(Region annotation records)
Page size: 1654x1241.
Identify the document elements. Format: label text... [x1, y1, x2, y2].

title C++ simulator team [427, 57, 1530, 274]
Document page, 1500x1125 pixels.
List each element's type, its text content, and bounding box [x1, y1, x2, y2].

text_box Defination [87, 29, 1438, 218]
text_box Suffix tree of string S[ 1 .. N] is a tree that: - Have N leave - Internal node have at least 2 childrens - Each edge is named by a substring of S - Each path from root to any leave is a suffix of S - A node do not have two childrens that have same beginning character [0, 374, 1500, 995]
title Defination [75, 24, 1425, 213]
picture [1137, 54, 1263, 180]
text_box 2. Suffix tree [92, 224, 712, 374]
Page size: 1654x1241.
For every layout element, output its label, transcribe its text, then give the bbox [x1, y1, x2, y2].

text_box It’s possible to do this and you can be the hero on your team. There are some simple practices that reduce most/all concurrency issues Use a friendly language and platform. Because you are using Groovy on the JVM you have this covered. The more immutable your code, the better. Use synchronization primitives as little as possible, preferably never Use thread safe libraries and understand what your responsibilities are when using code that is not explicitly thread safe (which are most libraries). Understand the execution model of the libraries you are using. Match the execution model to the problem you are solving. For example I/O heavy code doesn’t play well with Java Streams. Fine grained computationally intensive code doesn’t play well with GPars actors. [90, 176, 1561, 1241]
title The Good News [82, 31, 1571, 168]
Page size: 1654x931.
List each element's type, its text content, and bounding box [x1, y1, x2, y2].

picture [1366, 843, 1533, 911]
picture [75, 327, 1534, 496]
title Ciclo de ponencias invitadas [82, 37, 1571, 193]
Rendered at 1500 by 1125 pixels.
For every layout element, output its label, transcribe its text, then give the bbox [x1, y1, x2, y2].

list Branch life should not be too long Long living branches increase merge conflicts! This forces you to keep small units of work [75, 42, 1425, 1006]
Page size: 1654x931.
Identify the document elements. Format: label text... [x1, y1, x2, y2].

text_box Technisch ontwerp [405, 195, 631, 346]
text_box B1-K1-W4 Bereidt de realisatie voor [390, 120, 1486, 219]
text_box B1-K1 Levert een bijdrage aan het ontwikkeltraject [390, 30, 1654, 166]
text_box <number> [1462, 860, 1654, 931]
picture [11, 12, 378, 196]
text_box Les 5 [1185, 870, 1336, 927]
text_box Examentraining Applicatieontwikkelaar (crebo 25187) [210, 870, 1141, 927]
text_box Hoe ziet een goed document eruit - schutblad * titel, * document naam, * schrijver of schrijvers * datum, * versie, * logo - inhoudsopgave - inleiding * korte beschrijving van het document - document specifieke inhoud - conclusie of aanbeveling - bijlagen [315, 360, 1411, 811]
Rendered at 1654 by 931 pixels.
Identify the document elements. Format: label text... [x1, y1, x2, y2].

■ **What you should do**
Copy out the lines starting with the one containing "Rendered at 1654 by 931 pixels." and continuing through the end of the records.

■ **Result for this task**
Rendered at 1654 by 931 pixels.
Identify the document elements. Format: label text... [x1, y1, x2, y2].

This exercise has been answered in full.